EXERCISE DATA START

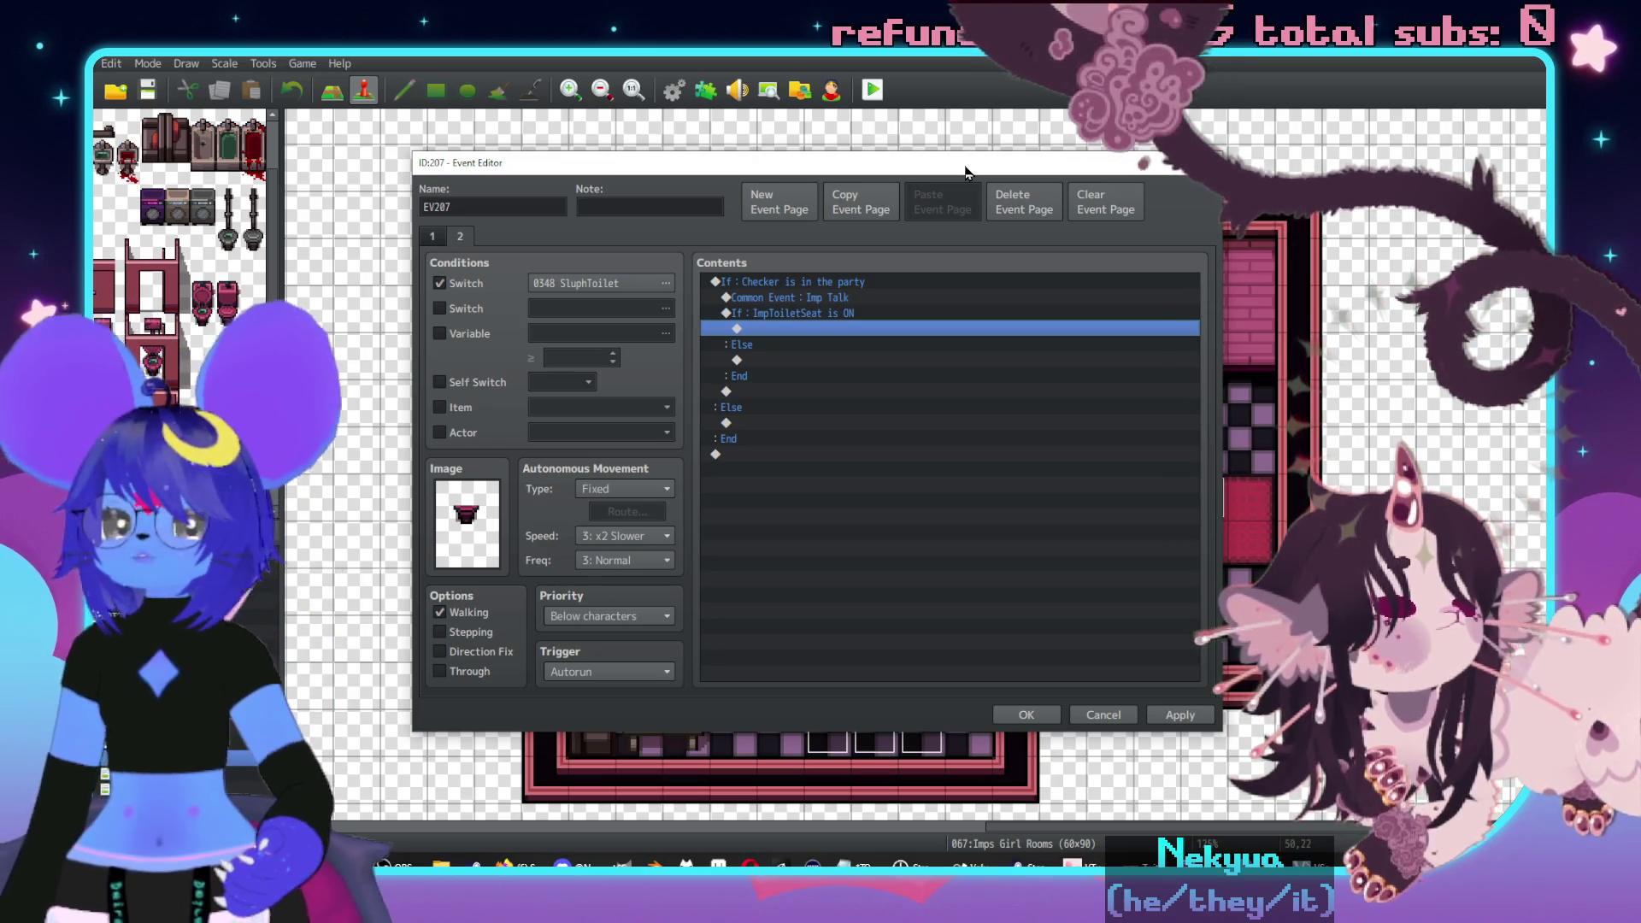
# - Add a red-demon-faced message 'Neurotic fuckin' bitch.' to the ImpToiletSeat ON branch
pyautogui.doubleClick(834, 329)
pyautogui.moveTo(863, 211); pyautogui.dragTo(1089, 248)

EXERCISE DATA END

Set down the full listing above with its wording unchanged. Leave out its images.

# - Add a red-demon-faced message 'Neurotic fuckin' bitch.' to the ImpToiletSeat ON branch
pyautogui.doubleClick(834, 329)
pyautogui.moveTo(863, 211); pyautogui.dragTo(1089, 248)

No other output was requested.